# A cool kicking drill to improve your roundhouse kicks



## andyscriven

This is a drill use myself and teach at my school. It helps strengthen your hips muscles, improve balance and flexibility.


----------



## Flatfish

Thank you for that. I will try that out.


----------



## JowGaWolf

I do a similar exercise for a front heel kick and snap kick.  I never even thought about applying the same method to other kicks.  Thanks.


----------



## andyscriven

JowGaWolf said:


> I do a similar exercise for a front heel kick and snap kick.  I never even thought about applying the same method to other kicks.  Thanks.


 
Thanks for the feedback!!

I use it for Front kicks and side kicks as well. A great variation is to isolate the up down movement and use ankle weights to increase strength. Helps me massively to control my balance, when i'm demonstrating the breakdown of the kicks in class.


----------



## JR 137

Thank you for posting this.  I'll give it a try.
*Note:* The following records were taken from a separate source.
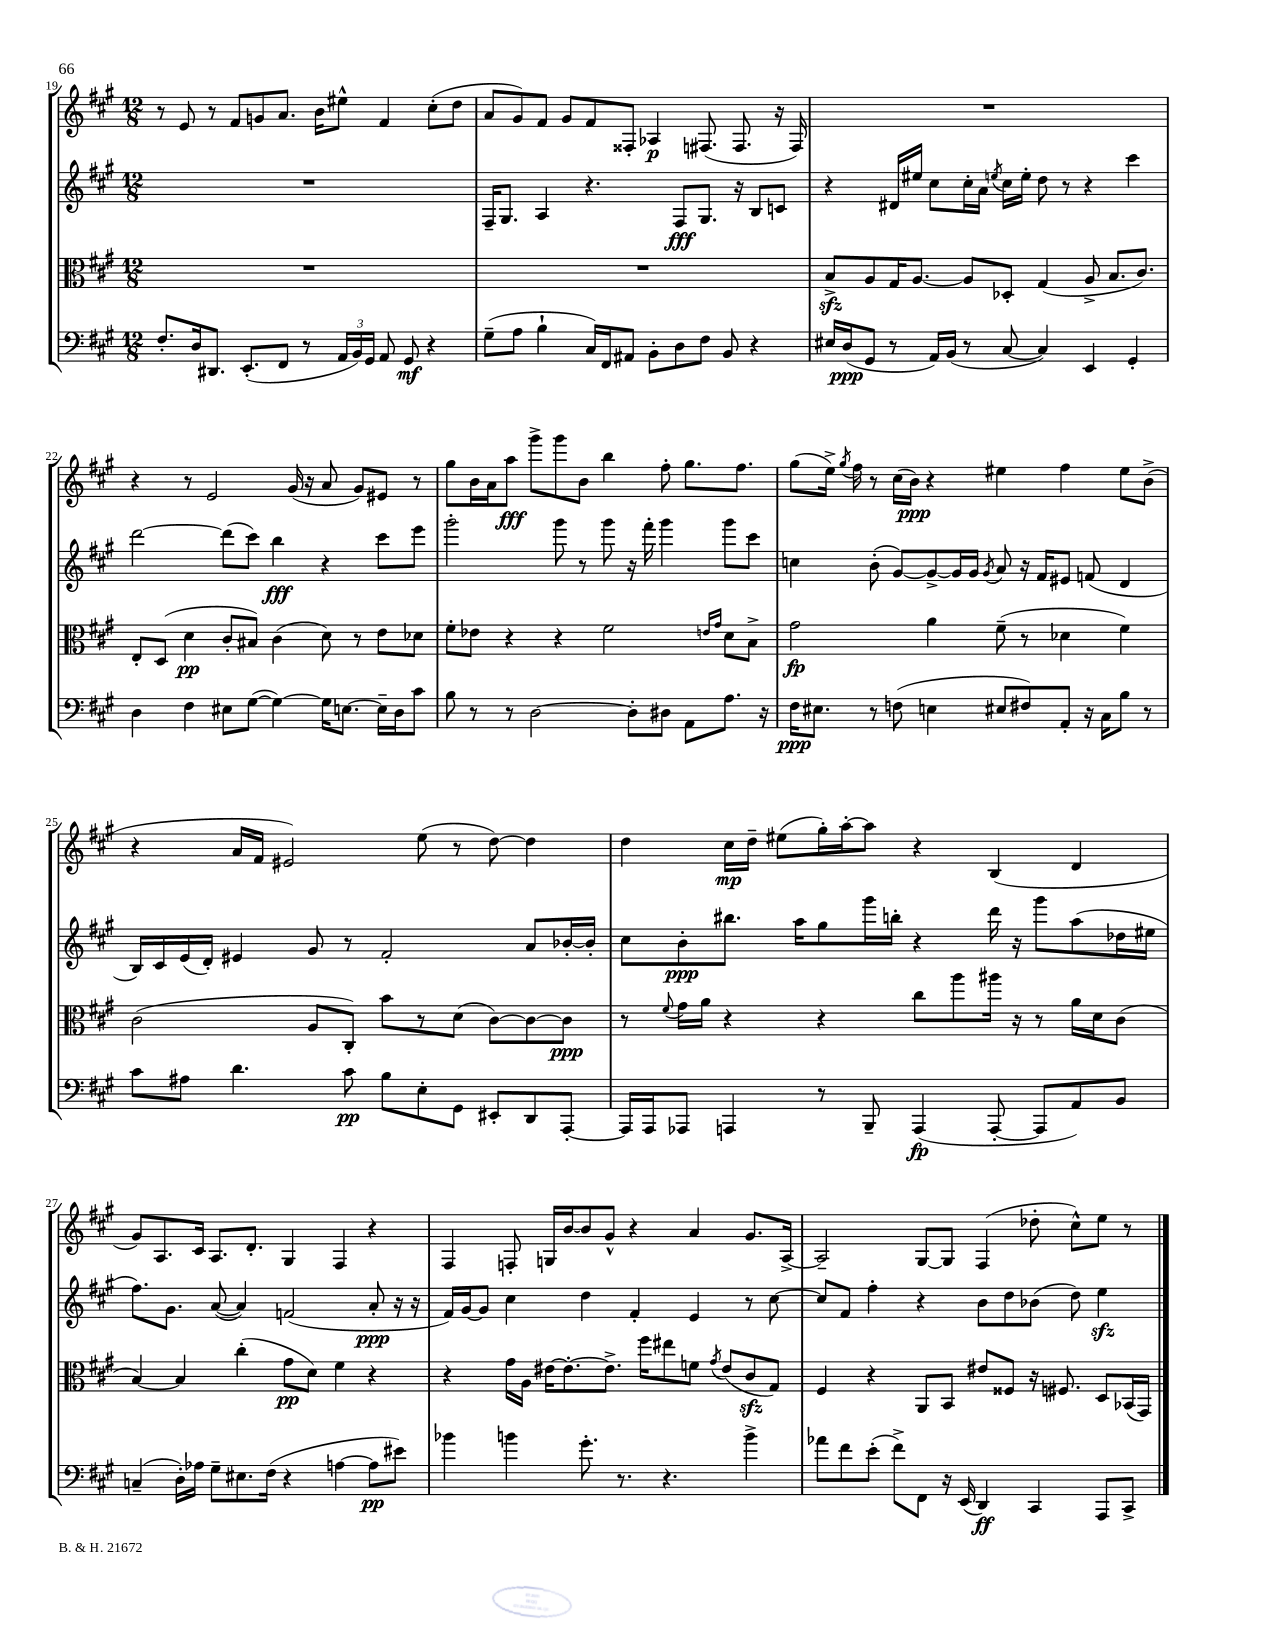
<<
\new StaffGroup <<
\new Staff = "s0" {
    \clef treble \key a \major \numericTimeSignature \time 12/8
    \autoBeamOff r8 e'8 r8 fis'8[ g'8 a'8.] b'16[ eis''8]-^ fis'4 cis''8[-.( d''8] |
    a'8[ gis'8) fis'8] gis'8[ fis'8 fisis8]-. aes4\p fis8.( fis8. r16 fis16) |
    R1. |
    r4 r8 e'2 gis'16( r16 a'8 gis'8[) eis'8] r8 |
    gis''8[ b'16 a'16 a''8]\fff gis'''8[-> gis'''8 b'8] b''4 fis''8-. gis''8.[ fis''8.] |
    gis''8[( e''16]->) \acciaccatura { gis''8 } fis''16 r8 cis''16[( b'16]\ppp) r4 eis''4 fis''4 eis''8[ b'8]->( |
    r4 a'16[ fis'16] eis'2) e''8( r8 d''8~) d''4 |
    d''4 cis''16[\mp d''16]-- eis''8[( gis''16-.) a''16~-. a''8] r4 b4( d'4 |
    gis'8[) a8. cis'16] a8.[ d'8.]-. gis4 fis4 r4 |
    fis4 f8-. g16[ b'16~ b'8 gis'8]-^ r4 a'4 gis'8.[ a16]~-> |
    a2-- gis8[~ gis8] fis4( des''8-. cis''8[-^) e''8] r8 \bar "|." |
}
\new Staff = "s1" {
    \clef treble \key a \major \numericTimeSignature \time 12/8
    \autoBeamOff R1. |
    fis16[-- gis8.] a4 r4. fis8[\fff gis8.] r16 b8[ c'8] |
    r4 dis'16[ eis''16] cis''8[ cis''16-. a'16] \acciaccatura { e''8 } cis''16[ e''16]-. d''8 r8 r4 cis'''4 |
    d'''2~ d'''8[( cis'''8]) b''4\fff r4 cis'''8[ e'''8] |
    gis'''2-. gis'''8 r8 gis'''8 r16 fis'''16-. gis'''4 gis'''8[ cis'''8] |
    c''4 b'8-.( gis'8[~) gis'8~-> gis'16 gis'16] \acciaccatura { gis'8 } a'8 r16 fis'16[ eis'8] f'8( d'4 |
    b16[) cis'16 e'16( d'16]-.) eis'4 gis'8 r8 fis'2-. a'8[ bes'16~-. bes'16]-. |
    cis''8[ b'8-.\ppp bis''8.] a''16[ gis''8 gis'''16 b''16]-. r4 d'''16 r16 gis'''8[ a''8( des''16 eis''16] |
    fis''8.[) gis'8.] a'8~( a'4) f'2( a'8-.\ppp r16 r16 |
    fis'16[) gis'16~ gis'8] cis''4 d''4 fis'4-. e'4 r8 cis''8~ |
    cis''8[ fis'8] fis''4-. r4 b'8[ d''8 bes'8]( d''8) e''4\sfz \bar "|." |
}
\new Staff = "s2" {
    \clef alto \key a \major \numericTimeSignature \time 12/8
    \autoBeamOff R1. |
    R1. |
    b8[->\sfz a8 gis16 a8.]~ a8[ des8]-. gis4( a8-> b8.[ cis'8.]) |
    e8[-. d8]( d'4\pp cis'8[-. bis8]) cis'4( d'8) r8 e'8[ des'8] |
    fis'8[-. ees'8] r4 r4 fis'2 \grace { e'16[ gis'16] } d'8[ b8]-> |
    gis'2\fp a'4 fis'8--( r8 des'4 fis'4) |
    cis'2( a8[ cis8]-.) b'8[ r8 d'8]( cis'8[~) cis'8~ cis'8]\ppp |
    r8 \appoggiatura { fis'8 } gis'16[ a'16] r4 r4 cis''8[ a''8 ais''16] r16 r8 a'16[ d'16 cis'8]( |
    b4~) b4 cis''4-.( gis'8[\pp d'8]) fis'4 r4 |
    r4 gis'16[ a16] eis'16[~ eis'8.~-. eis'8.]-> fis''16[ eis''8 f'8] \acciaccatura { gis'8 } eis'8[( cis'8\sfz gis8]) |
    fis4 r4 a,8[ b,8] eis'8[ fisis8] r16 fis8. d8[ bes,16( gis,16]) \bar "|." |
}
\new Staff = "s3" {
    \clef bass \key a \major \numericTimeSignature \time 12/8
    \autoBeamOff fis8.[-. d16 dis,8.] e,8.[-.( fis,8] r8 \tuplet 3/2 { a,16[ b,16) gis,16] } a,8 gis,8\mf r4 |
    gis8[--( a8] b4-! cis16[) fis,16 ais,8] b,8[-. d8 fis8] b,8 r4 |
    eis16[ d16\ppp( gis,8] r8 a,16[) b,16]( r8 cis8~ cis4) e,4 gis,4-. |
    d4 fis4 eis8[ gis8]~( gis4~) gis16[ e8.]~ e16[-- d16 cis'8] |
    b8 r8 r8 d2~ d8[-. dis8] a,8[ a8.] r16 |
    fis16[\ppp eis8.] r8 f8( e4 eis8[ fis8) a,8]-. r16 cis16[ b8] r8 |
    cis'8[ ais8] d'4. cis'8\pp b8[ e8-. gis,8] eis,8[-. d,8 a,,8]~-. |
    a,,16[ a,,16 aes,,8] a,,4 r8 b,,8-- a,,4\fp( a,,8~-. a,,8[ a,8) b,8] |
    c4--( d16[-.) aes16] gis8[-- eis8. fis16]( r4 a4~ a8[\pp eis'8]) |
    bes'4 b'4 gis'8.-. r8. r4. b'4-> |
    aes'8[ fis'8 e'8]-.( fis'8[->) fis,8] r16 e,16( d,4\ff) cis,4 a,,8[ cis,8]-> \bar "|." |
}
>>
>>
\layout { \context { \Score currentBarNumber = #19 } }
The more I think about this... When I throw my roundhouse kick, my foot unintentionally points downward about 45 degrees on impact.  I noticed it watching video of me hitting a heavy bag.  I can only kick about armpit height, but the higher I kick, the more pronounced it is.  Do you think this will help with that?  Some of it is due to kicking too high (for me), but even when I'm kicking at a comfortable range, such as thigh height, it's still there.

Thanks again.


----------



## Tony Dismukes

Cool exercise.

FYI - posting the same thread in 3 different sub-forums is frowned on here. Best to just pick whichever sub-forum is the best fit and post just one thread.


----------



## andyscriven

Tony Dismukes said:


> Cool exercise.
> 
> FYI - posting the same thread in 3 different sub-forums is frowned on here. Best to just pick whichever sub-forum is the best fit and post just one thread.
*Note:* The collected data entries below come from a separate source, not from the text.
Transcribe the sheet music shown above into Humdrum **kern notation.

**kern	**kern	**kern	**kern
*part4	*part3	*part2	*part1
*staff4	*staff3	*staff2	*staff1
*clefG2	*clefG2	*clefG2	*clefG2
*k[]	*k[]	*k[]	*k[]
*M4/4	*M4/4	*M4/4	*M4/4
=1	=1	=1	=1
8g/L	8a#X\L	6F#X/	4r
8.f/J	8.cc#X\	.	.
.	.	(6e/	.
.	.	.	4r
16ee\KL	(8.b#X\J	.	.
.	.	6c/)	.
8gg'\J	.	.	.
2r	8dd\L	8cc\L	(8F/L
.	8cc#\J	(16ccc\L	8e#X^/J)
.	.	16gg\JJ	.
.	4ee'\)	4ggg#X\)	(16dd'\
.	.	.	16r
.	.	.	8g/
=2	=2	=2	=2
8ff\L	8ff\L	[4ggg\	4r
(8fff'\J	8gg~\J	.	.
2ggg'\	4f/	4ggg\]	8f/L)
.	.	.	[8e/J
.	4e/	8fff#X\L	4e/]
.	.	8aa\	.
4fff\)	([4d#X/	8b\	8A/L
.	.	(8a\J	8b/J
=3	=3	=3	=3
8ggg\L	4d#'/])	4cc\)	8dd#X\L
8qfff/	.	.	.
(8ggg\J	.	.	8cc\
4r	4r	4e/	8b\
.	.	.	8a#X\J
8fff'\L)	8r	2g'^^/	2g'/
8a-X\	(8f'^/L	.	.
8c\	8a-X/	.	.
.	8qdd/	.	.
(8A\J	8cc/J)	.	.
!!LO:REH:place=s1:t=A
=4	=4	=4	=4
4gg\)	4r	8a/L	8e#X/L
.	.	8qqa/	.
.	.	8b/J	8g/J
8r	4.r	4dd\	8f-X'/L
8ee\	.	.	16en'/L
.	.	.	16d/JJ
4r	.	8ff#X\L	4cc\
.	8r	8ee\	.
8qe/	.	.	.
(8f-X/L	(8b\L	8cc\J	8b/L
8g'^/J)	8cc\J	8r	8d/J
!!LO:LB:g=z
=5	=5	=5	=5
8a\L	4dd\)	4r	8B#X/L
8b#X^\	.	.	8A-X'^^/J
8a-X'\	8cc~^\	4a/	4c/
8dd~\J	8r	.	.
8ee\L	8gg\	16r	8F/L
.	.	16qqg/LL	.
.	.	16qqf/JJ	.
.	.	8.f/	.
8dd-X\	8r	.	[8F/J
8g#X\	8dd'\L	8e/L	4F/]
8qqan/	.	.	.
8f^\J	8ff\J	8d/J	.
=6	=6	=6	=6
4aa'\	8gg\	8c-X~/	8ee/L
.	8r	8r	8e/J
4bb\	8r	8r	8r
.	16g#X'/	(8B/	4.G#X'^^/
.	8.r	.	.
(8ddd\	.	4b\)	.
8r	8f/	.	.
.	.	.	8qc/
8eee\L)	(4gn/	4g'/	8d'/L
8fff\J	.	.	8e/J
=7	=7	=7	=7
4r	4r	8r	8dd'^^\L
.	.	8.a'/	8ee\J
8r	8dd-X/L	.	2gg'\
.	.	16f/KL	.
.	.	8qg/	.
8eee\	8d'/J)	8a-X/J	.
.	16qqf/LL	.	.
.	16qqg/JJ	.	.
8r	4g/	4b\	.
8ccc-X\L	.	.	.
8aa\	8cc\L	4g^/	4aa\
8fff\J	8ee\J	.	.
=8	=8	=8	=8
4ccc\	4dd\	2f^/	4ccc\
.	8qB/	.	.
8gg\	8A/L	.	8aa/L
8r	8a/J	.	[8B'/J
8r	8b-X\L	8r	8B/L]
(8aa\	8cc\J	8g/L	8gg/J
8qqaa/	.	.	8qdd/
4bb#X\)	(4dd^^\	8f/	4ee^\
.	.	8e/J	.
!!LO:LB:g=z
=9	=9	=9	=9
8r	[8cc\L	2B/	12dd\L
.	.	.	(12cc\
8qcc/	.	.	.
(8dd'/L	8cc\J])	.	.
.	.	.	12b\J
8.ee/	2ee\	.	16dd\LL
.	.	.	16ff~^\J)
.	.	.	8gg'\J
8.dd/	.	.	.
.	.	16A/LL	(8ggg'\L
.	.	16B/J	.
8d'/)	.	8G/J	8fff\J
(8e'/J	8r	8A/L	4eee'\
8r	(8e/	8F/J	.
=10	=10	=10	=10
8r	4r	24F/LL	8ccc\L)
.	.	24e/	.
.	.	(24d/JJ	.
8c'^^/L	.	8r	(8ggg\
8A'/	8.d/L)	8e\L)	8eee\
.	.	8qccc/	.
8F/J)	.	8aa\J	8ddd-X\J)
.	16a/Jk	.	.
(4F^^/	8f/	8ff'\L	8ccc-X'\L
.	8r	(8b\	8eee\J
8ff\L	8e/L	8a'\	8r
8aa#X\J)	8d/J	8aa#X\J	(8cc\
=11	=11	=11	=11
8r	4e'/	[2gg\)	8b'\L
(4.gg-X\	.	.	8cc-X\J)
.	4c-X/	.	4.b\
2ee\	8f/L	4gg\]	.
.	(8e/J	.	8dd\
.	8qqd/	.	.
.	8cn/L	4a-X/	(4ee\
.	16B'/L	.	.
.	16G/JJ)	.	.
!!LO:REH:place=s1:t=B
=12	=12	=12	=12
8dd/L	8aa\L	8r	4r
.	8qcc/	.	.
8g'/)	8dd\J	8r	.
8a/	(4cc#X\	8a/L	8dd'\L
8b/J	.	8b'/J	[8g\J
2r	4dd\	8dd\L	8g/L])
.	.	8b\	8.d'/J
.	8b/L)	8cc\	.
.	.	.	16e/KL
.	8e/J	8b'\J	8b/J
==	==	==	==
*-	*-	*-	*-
Thanks for the sound advice. First time mistake, will look closer next time


----------



## andyscriven

JR 137 said:


> Thank you for posting this.  I'll give it a try.
> 
> The more I think about this... When I throw my roundhouse kick, my foot unintentionally points downward about 45 degrees on impact.  I noticed it watching video of me hitting a heavy bag.  I can only kick about armpit height, but the higher I kick, the more pronounced it is.  Do you think this will help with that?  Some of it is due to kicking too high (for me), but even when I'm kicking at a comfortable range, such as thigh height, it's still there.
> 
> Thanks again.


I'm sure it will help. The up and down motion helps build strength & elasticity in the hip muscles.  Have a look at isometric stretching exercises as they compliment this type of training.

I have a 75 year old student who after spending time working with me on opening the hips now kicks level.


----------



## Monkey Turned Wolf

andyscriven said:


> Thanks for the sound advice. First time mistake, will look closer next time


I don't think there's any specific rule against it, and you wouldn't have a real way to know that, just don't go around doing it multiple times.

If you are interested in being active, at the top there is an 'active topics' button, which show all the recent threads from all the sub-forums. Makes it easier to look around.


----------



## andyscriven

kempodisciple said:


> I don't think there's any specific rule against it, and you wouldn't have a real way to know that, just don't go around doing it multiple times.
> 
> If you are interested in being active, at the top there is an 'active topics' button, which show all the recent threads from all the sub-forums. Makes it easier to look around.



Thank you for your help. I will do that.


----------